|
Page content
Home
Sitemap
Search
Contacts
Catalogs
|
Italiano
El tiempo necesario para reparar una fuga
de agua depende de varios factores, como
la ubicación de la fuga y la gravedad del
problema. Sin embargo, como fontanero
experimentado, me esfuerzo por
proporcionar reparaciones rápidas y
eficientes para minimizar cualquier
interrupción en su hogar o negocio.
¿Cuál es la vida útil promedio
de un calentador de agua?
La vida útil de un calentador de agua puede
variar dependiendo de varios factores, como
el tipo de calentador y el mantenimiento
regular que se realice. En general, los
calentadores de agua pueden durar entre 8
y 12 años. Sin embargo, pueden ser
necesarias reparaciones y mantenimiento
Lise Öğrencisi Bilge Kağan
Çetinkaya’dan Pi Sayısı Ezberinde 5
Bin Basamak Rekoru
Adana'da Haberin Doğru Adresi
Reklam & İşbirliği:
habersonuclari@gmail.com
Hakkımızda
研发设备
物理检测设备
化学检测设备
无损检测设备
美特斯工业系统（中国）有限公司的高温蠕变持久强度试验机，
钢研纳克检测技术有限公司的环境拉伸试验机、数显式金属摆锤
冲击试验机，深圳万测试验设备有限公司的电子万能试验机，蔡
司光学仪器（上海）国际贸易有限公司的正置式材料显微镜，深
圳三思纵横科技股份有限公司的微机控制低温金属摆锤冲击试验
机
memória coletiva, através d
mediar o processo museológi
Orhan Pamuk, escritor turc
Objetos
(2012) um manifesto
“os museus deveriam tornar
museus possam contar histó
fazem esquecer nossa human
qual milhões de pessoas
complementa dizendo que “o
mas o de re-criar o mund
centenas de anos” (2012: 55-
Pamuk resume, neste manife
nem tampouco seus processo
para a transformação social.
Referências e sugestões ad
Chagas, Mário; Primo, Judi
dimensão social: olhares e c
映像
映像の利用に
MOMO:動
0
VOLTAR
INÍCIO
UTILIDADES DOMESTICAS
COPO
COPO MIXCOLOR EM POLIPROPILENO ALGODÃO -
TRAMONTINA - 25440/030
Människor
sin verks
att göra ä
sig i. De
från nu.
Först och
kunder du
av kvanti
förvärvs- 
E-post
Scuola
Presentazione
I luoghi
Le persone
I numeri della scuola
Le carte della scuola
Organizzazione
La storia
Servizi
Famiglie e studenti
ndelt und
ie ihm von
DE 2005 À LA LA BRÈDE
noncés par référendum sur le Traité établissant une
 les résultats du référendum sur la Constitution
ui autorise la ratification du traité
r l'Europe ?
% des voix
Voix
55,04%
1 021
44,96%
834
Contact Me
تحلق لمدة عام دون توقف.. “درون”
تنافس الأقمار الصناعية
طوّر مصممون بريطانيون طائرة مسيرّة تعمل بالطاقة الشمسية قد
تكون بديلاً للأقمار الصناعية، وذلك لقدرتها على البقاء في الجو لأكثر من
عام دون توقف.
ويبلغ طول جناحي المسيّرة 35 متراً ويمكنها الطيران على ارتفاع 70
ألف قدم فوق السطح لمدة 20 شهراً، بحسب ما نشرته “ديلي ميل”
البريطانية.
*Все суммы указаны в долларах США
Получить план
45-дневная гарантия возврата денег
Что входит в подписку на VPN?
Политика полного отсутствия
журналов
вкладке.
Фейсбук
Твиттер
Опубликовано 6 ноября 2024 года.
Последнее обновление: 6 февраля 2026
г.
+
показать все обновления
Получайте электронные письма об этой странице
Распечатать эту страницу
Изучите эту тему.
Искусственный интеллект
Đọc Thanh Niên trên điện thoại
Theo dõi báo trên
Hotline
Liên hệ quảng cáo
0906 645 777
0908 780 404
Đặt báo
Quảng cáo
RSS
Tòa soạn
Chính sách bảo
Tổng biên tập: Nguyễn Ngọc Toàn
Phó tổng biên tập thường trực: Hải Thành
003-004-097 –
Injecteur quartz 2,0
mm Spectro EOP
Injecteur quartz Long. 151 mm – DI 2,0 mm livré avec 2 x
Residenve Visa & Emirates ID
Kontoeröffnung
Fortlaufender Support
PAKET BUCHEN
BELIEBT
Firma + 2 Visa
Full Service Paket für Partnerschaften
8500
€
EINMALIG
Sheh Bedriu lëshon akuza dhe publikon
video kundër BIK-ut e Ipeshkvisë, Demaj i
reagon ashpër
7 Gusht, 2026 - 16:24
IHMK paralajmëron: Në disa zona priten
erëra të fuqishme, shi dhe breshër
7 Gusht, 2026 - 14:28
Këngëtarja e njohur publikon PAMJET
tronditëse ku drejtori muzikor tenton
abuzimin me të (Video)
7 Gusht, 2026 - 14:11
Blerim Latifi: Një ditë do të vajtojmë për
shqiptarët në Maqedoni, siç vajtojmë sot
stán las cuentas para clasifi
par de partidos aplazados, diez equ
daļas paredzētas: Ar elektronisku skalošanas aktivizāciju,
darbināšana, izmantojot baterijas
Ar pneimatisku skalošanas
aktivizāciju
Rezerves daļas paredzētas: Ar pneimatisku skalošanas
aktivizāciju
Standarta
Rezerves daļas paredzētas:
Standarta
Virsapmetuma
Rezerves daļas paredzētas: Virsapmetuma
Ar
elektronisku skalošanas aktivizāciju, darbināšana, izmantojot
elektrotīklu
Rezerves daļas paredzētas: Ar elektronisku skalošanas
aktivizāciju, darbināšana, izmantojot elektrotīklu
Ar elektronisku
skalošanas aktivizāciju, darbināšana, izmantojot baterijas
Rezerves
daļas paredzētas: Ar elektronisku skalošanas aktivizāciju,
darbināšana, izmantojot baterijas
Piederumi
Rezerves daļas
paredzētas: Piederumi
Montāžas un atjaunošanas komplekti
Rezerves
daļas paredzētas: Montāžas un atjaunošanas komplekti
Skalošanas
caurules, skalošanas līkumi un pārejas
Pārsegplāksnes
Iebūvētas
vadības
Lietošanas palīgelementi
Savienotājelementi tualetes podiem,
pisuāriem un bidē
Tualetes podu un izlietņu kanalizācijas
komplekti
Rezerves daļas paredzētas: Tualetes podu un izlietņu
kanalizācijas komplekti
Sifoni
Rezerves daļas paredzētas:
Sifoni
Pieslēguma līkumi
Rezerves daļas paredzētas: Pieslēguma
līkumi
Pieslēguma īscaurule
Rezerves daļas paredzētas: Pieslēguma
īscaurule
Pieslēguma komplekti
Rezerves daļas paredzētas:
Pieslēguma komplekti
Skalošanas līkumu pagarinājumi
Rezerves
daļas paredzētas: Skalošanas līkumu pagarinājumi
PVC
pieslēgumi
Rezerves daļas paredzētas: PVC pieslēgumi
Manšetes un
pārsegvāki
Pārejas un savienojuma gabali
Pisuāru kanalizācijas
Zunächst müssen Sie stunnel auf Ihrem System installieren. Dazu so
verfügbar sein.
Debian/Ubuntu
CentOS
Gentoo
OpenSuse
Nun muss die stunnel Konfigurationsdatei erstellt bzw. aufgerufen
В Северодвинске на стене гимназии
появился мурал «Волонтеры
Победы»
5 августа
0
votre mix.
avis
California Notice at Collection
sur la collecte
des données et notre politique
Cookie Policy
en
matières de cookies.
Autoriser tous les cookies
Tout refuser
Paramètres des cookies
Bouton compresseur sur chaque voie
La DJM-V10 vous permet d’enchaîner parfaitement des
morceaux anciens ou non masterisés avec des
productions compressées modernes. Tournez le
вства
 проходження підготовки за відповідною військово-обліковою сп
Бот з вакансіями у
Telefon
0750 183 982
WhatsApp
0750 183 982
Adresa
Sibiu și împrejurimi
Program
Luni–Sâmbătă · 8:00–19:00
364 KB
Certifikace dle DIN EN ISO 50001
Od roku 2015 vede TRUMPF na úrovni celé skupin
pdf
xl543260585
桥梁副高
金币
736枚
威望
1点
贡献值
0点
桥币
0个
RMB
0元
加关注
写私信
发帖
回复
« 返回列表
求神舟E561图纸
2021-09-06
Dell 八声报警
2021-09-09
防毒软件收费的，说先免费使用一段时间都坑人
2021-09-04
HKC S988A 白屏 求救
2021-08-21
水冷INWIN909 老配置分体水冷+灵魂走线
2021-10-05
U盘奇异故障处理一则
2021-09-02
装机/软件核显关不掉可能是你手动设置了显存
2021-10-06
• • • •
:: Instruction ::
Look above for the line with "daļas paredzētas: Montāžas" and the line with "Pārejas un savienojuma gabali", and reproduce exactly those two lines plus every line between, nothing more.

:: Expected answer ::
daļas paredzētas: Montāžas un atjaunošanas komplekti
Skalošanas
caurules, skalošanas līkumi un pārejas
Pārsegplāksnes
Iebūvētas
vadības
Lietošanas palīgelementi
Savienotājelementi tualetes podiem,
pisuāriem un bidē
Tualetes podu un izlietņu kanalizācijas
komplekti
Rezerves daļas paredzētas: Tualetes podu un izlietņu
kanalizācijas komplekti
Sifoni
Rezerves daļas paredzētas:
Sifoni
Pieslēguma līkumi
Rezerves daļas paredzētas: Pieslēguma
līkumi
Pieslēguma īscaurule
Rezerves daļas paredzētas: Pieslēguma
īscaurule
Pieslēguma komplekti
Rezerves daļas paredzētas:
Pieslēguma komplekti
Skalošanas līkumu pagarinājumi
Rezerves
daļas paredzētas: Skalošanas līkumu pagarinājumi
PVC
pieslēgumi
Rezerves daļas paredzētas: PVC pieslēgumi
Manšetes un
pārsegvāki
Pārejas un savienojuma gabali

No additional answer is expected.